A guerra na Síria obrigou 7,6 milhões de pessoas a se deslocar dentro do país e 3,88 milhões a buscar abrigo em países vizinhos.
O Iraque registrou 2,6 milhões de novos deslocados internos, totalizando 3,6 milhões de pessoas no final de 2014.

Europa: O número de refugiados que se deslocaram para a Europa totalizou 6,7 milhões no final de 2014, crescimento de 52,3% em um ano.
O continente atingiu o recorde de refugiados que atravessaram o Mediterrâneo, sempre em condições precárias: 219 mil pessoas.
Quase 25% dos refugiados da Europa são sírios e estão na Turquia.
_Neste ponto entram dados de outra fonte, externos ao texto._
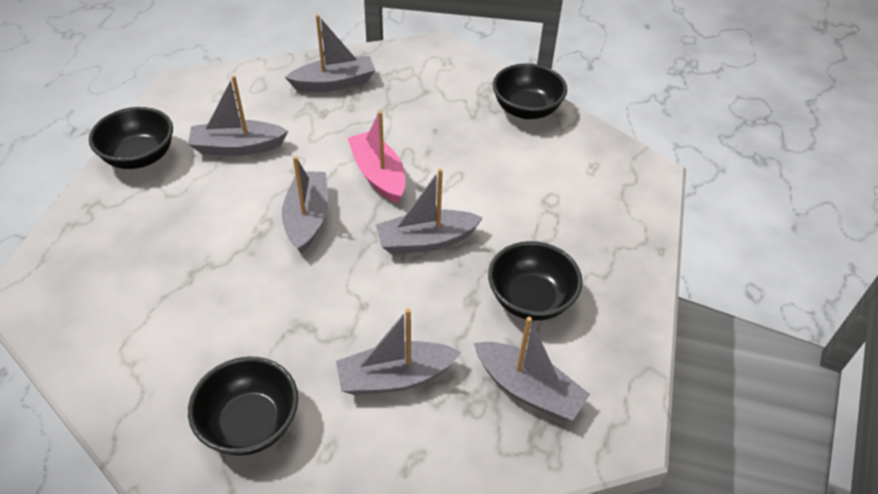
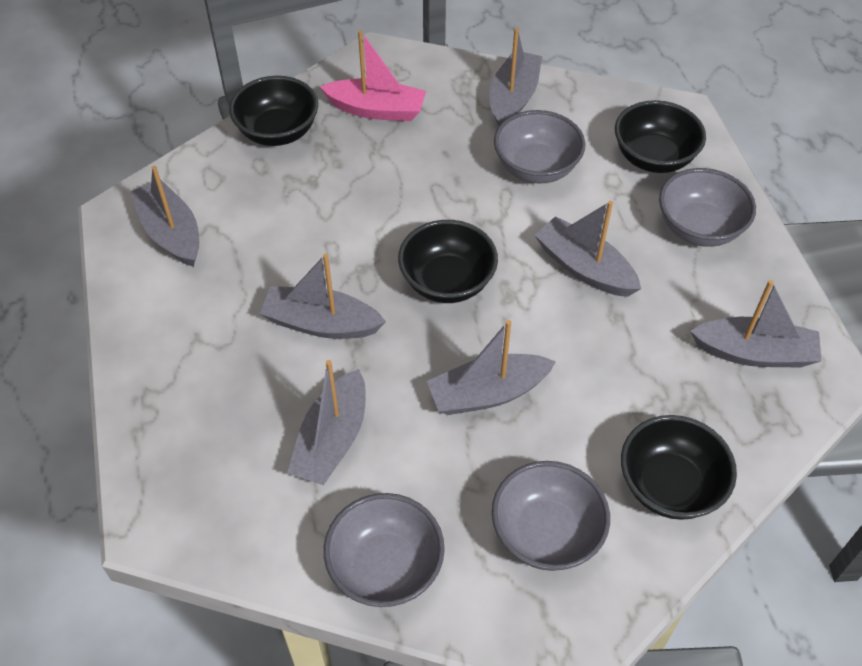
grey boat: 6 -> 7
grey bowl: 0 -> 4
Os conflitos na região oriental da Ucrânia levaram 800 mil pessoas a se deslocar dentro do país e outras 271,2 mil a solicitar refúgio para a Rússia.
Alemanha e Suécia recebem a maioria das solicitações de refúgio da União Europeia.

Ásia: É uma das principais regiões do mundo em termos de deslocamento forçado. Só em 2014, foram registradas 9 milhões de pessoas deslocadas, 31% a mais que em 2013.
A Síria ultrapassou o Afeganistão e se tornou o principal país de origem de refugiados no
mundo.
Mianmar registrou deslocamentos contínuos ao longo de 2014, alcançando 479 mil pessoas.
Irã e Paquistão são dois dos principais países em recepção de refugiados.
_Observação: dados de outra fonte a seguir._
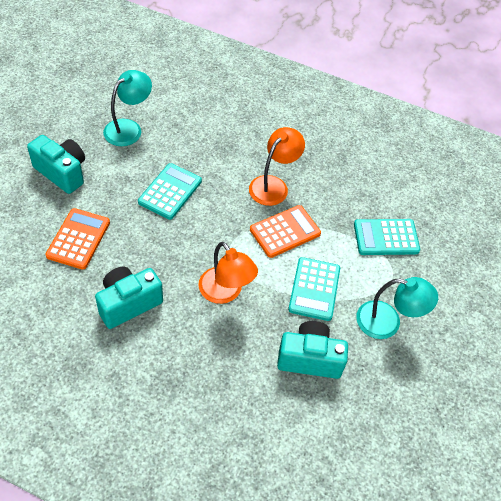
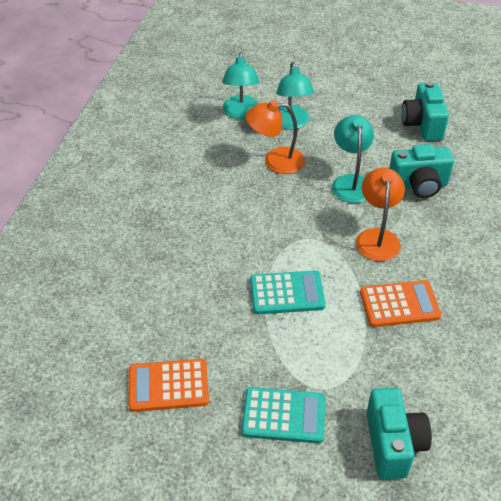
turquoise calculator: 3 -> 2
turquoise lamp: 2 -> 3

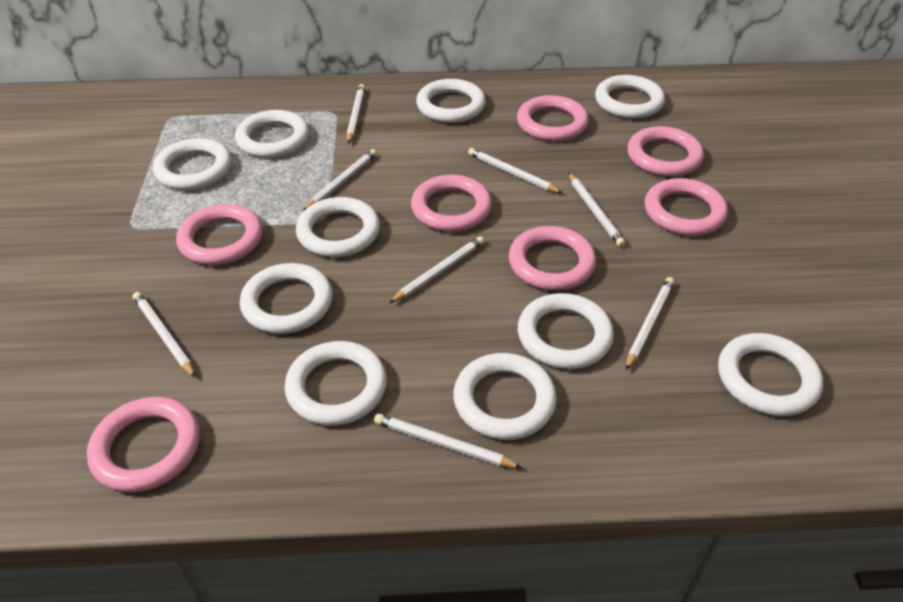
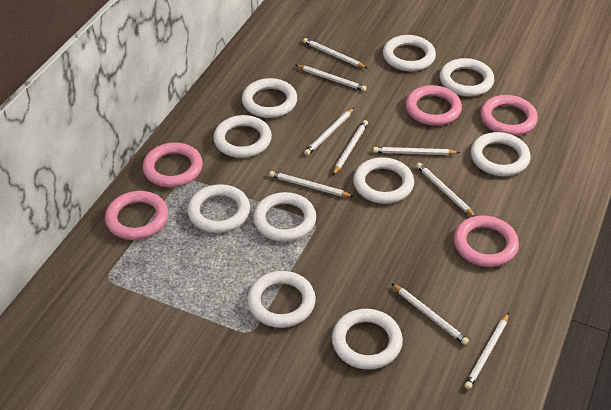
pink ring: 7 -> 5
white pencil: 8 -> 9

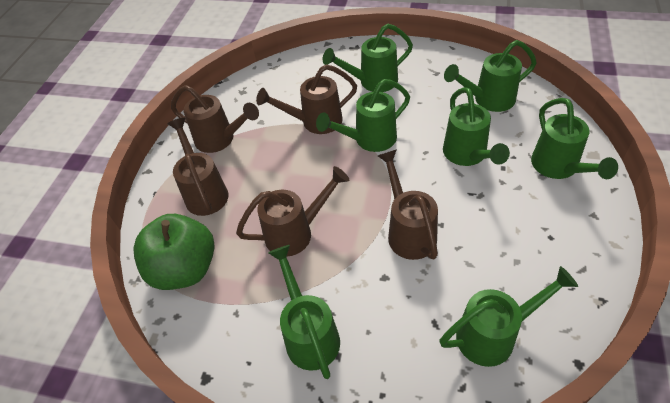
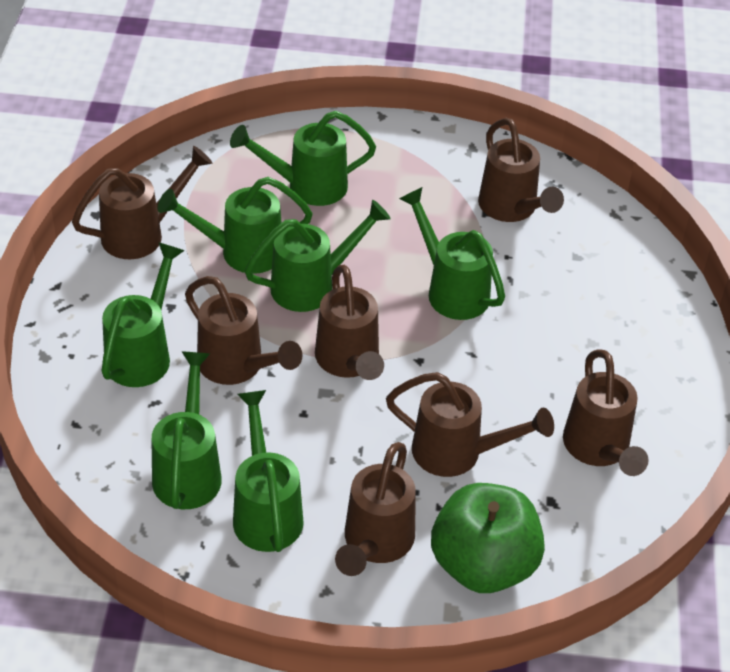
brown watering can: 5 -> 7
África Subsaariana: Somou 3,7 milhões de refugiados e 11,4 milhões de deslocados internos, sendo 4,5 milhões deles só em 2014. Os principais países de origem são República Centro Africana, Sudão do Sul, Somália, Nigéria e República Democrática do Congo. A Etiópia substituiu o Quênia como principal destino de refugiados na região, e é agora o quinto maior no mundo.

O Brasil: O país tem hoje 7,7 mil pessoas refugiadas, de 81 países. O número de solicitação de refúgios ao governo brasileiro chegou a 25.996 em 2014. A maioria vem da Síria, seguida por Colômbia, Angola e República Democrática do Congo.